If a line below contains the word "middle", count it. Please give the total and nothing else.

DATA FOR PROCESSING:
=-=-=-=-=
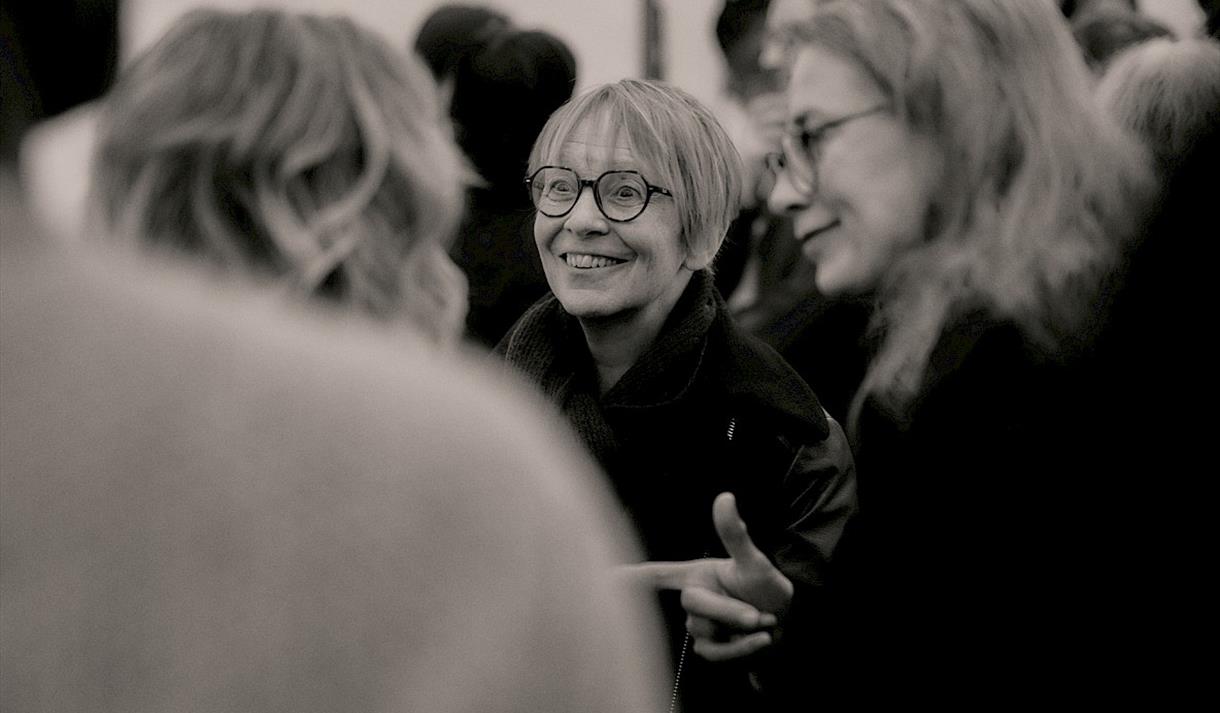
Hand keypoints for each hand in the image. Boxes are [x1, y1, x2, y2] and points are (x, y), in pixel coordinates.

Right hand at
=-=-=-=-=
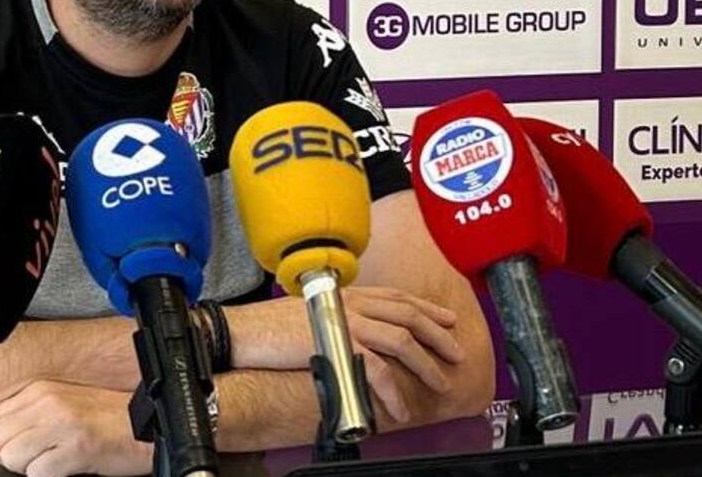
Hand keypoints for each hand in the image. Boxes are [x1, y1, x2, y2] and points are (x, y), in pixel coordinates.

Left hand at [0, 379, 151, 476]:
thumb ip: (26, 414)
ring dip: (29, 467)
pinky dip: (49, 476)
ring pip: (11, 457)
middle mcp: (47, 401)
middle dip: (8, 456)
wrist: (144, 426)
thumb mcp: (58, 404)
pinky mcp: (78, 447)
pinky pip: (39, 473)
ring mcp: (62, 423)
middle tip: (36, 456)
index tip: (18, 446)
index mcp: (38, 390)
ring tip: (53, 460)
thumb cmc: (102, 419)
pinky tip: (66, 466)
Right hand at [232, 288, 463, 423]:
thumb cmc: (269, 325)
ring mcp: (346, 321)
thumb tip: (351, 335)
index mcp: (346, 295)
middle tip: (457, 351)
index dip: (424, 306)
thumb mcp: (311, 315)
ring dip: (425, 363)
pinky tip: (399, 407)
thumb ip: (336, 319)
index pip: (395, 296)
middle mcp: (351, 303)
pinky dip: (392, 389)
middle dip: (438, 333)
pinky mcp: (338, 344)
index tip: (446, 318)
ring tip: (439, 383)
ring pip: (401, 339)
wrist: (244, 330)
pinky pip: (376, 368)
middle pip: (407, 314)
=-=-=-=-=
REPLY:
7